» WHAT YOU SHOULD DO:
From the forum thread on .22 magnum handguns, reproduce word for word the passage starting at "## vtguy17 (Dec" and ending at "with it IMO.".

**** EXTRACT

# 22 mag handgun?



## saskredneck (Oct 19, 2010)

ive got a 9mm and enjoy shooting it, now i was thinking of a 22 or 22wmr. ruger makes a revolver that interchanges, anyone shoot one? any other ideas or suggestions? maybe something i could atach an optic on. also on a side note what kind of site could i put on my FEG 9mm, its basically a browning highpower, laser?


----------



## sneakygroundbuzzard (Nov 1, 2012)

you cant and wont go wrong with the RUGER SUPER SINGLE SIX

ya its single action,but still cant be beat


----------



## youngdon (Mar 10, 2010)

+1 The Single Six is a great gun.


----------



## prairiewolf (Feb 19, 2012)

I have been looking at some single six on gunbroker, but I need SG to buy another set of calls first. LOL


----------



## vtguy17 (Dec 17, 2012)

I have a stainless single six 22 mag with a 6 In barrel. One of my favorite pistols. I squirrel hunt with it almost exclusively these days. Excellent pistol and extremely accurate.

I carry it in a leather cross draw holster and have taken a lot of squirrel and rabbit with it. They do make a model with a scope rail but it's much more fun to shoot open sights with it IMO.

If you find one for a decent price jump on it, it's an excellent shooter.

********
**** COLLECTED MATERIAL

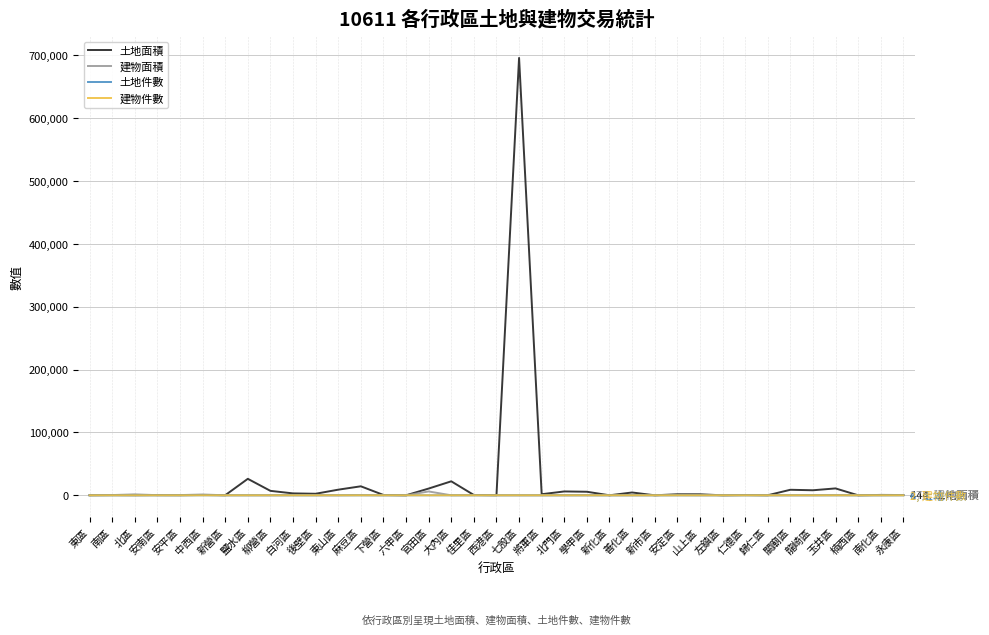

At which category is the sum across all series the highest?

七股區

********

» EXERCISE RESULT:
## vtguy17 (Dec 17, 2012)

I have a stainless single six 22 mag with a 6 In barrel. One of my favorite pistols. I squirrel hunt with it almost exclusively these days. Excellent pistol and extremely accurate.

I carry it in a leather cross draw holster and have taken a lot of squirrel and rabbit with it. They do make a model with a scope rail but it's much more fun to shoot open sights with it IMO.